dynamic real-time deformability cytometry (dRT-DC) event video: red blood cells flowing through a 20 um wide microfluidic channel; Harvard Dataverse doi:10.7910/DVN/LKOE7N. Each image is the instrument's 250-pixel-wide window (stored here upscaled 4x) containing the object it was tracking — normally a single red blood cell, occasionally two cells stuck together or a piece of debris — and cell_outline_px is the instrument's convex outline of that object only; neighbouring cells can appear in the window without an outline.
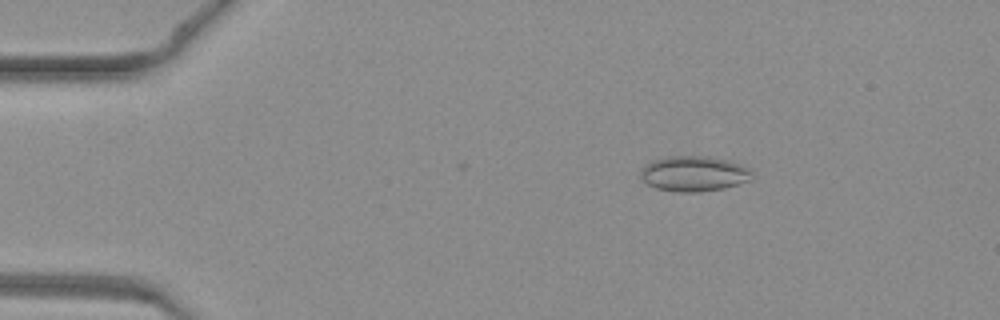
{"species": "common noctule bat (a hibernating species)", "species_latin": "Nyctalus noctula", "temperature_condition": "warm", "stored_images_in_passage": 4, "camera_frame_rate_fps": 3000, "um_per_image_px": 0.085, "animal": {"sex": "female", "body_mass_g": 19.3, "forearm_length_mm": 54.1}, "frame": {"image": 1, "passage_image": 2, "time_ms": 0.333, "image_size_px": [1000, 320], "cell_outline_px": [[756, 172], [752, 180], [724, 188], [700, 192], [676, 192], [656, 188], [648, 184], [640, 176], [640, 168], [644, 164], [652, 160], [668, 156], [708, 156], [728, 160], [740, 164]], "centroid_in_image_um": [59.0, 14.76], "position_along_channel_um": 26.0, "area_um2": 23.35}}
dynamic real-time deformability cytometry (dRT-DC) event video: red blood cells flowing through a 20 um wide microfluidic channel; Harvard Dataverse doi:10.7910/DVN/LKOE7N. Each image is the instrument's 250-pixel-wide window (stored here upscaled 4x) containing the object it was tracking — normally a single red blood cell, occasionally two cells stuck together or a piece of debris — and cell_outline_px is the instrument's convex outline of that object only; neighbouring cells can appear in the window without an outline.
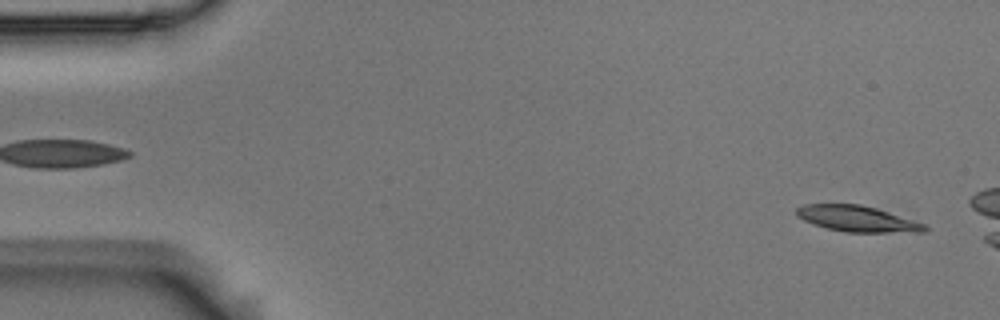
{"species": "Egyptian fruit bat (a non-hibernating species)", "species_latin": "Rousettus aegyptiacus", "temperature_condition": "room temperature", "stored_images_in_passage": 5, "segment_of_instrument_passage": [2, 2], "camera_frame_rate_fps": 3000, "um_per_image_px": 0.085, "animal": {"sex": "male"}, "frame": {"image": 1, "passage_image": 5, "time_ms": 1.333, "image_size_px": [1000, 320], "cell_outline_px": [[928, 232], [844, 232], [828, 228], [804, 220], [796, 216], [796, 208], [804, 204], [860, 204], [876, 208], [928, 224]], "centroid_in_image_um": [72.93, 18.59], "position_along_channel_um": 12.1, "area_um2": 19.42}}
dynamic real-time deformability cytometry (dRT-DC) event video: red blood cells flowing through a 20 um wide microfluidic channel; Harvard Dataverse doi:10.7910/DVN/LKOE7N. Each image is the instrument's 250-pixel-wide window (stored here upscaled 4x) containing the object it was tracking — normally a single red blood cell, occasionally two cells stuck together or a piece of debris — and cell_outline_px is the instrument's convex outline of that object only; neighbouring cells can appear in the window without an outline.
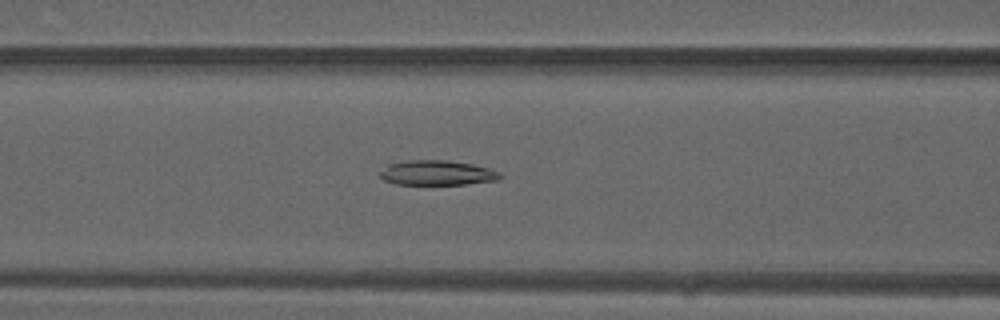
{"species": "common noctule bat (a hibernating species)", "species_latin": "Nyctalus noctula", "temperature_condition": "warm", "stored_images_in_passage": 37, "camera_frame_rate_fps": 3000, "um_per_image_px": 0.085, "animal": {"sex": "male", "forearm_length_mm": 52.5}, "frame": {"image": 1, "passage_image": 8, "time_ms": 2.333, "image_size_px": [1000, 320], "cell_outline_px": [[504, 176], [500, 180], [468, 184], [396, 184], [384, 180], [380, 176], [380, 172], [388, 164], [408, 160], [448, 160], [472, 164], [488, 168], [500, 172]], "centroid_in_image_um": [37.2, 14.69], "position_along_channel_um": 129.4, "area_um2": 17.46}}
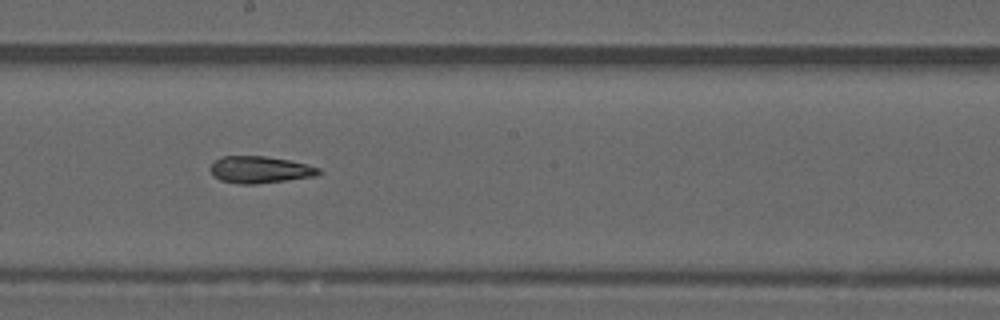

◇ ◇ ◇ ◇ ◇ ◇ ◇

Task statement = A faithful copy of the records above is needed, with the pictures left out.

Response =
dynamic real-time deformability cytometry (dRT-DC) event video: red blood cells flowing through a 20 um wide microfluidic channel; Harvard Dataverse doi:10.7910/DVN/LKOE7N. Each image is the instrument's 250-pixel-wide window (stored here upscaled 4x) containing the object it was tracking — normally a single red blood cell, occasionally two cells stuck together or a piece of debris — and cell_outline_px is the instrument's convex outline of that object only; neighbouring cells can appear in the window without an outline.
{"species": "common noctule bat (a hibernating species)", "species_latin": "Nyctalus noctula", "temperature_condition": "warm", "stored_images_in_passage": 4, "camera_frame_rate_fps": 3000, "um_per_image_px": 0.085, "animal": {"sex": "female", "body_mass_g": 19.3, "forearm_length_mm": 54.1}, "frame": {"image": 1, "passage_image": 2, "time_ms": 0.333, "image_size_px": [1000, 320], "cell_outline_px": [[756, 172], [752, 180], [724, 188], [700, 192], [676, 192], [656, 188], [648, 184], [640, 176], [640, 168], [644, 164], [652, 160], [668, 156], [708, 156], [728, 160], [740, 164]], "centroid_in_image_um": [59.0, 14.76], "position_along_channel_um": 26.0, "area_um2": 23.35}}
dynamic real-time deformability cytometry (dRT-DC) event video: red blood cells flowing through a 20 um wide microfluidic channel; Harvard Dataverse doi:10.7910/DVN/LKOE7N. Each image is the instrument's 250-pixel-wide window (stored here upscaled 4x) containing the object it was tracking — normally a single red blood cell, occasionally two cells stuck together or a piece of debris — and cell_outline_px is the instrument's convex outline of that object only; neighbouring cells can appear in the window without an outline.
{"species": "Egyptian fruit bat (a non-hibernating species)", "species_latin": "Rousettus aegyptiacus", "temperature_condition": "room temperature", "stored_images_in_passage": 5, "segment_of_instrument_passage": [2, 2], "camera_frame_rate_fps": 3000, "um_per_image_px": 0.085, "animal": {"sex": "male"}, "frame": {"image": 1, "passage_image": 5, "time_ms": 1.333, "image_size_px": [1000, 320], "cell_outline_px": [[928, 232], [844, 232], [828, 228], [804, 220], [796, 216], [796, 208], [804, 204], [860, 204], [876, 208], [928, 224]], "centroid_in_image_um": [72.93, 18.59], "position_along_channel_um": 12.1, "area_um2": 19.42}}
dynamic real-time deformability cytometry (dRT-DC) event video: red blood cells flowing through a 20 um wide microfluidic channel; Harvard Dataverse doi:10.7910/DVN/LKOE7N. Each image is the instrument's 250-pixel-wide window (stored here upscaled 4x) containing the object it was tracking — normally a single red blood cell, occasionally two cells stuck together or a piece of debris — and cell_outline_px is the instrument's convex outline of that object only; neighbouring cells can appear in the window without an outline.
{"species": "common noctule bat (a hibernating species)", "species_latin": "Nyctalus noctula", "temperature_condition": "warm", "stored_images_in_passage": 37, "camera_frame_rate_fps": 3000, "um_per_image_px": 0.085, "animal": {"sex": "male", "forearm_length_mm": 52.5}, "frame": {"image": 1, "passage_image": 8, "time_ms": 2.333, "image_size_px": [1000, 320], "cell_outline_px": [[504, 176], [500, 180], [468, 184], [396, 184], [384, 180], [380, 176], [380, 172], [388, 164], [408, 160], [448, 160], [472, 164], [488, 168], [500, 172]], "centroid_in_image_um": [37.2, 14.69], "position_along_channel_um": 129.4, "area_um2": 17.46}}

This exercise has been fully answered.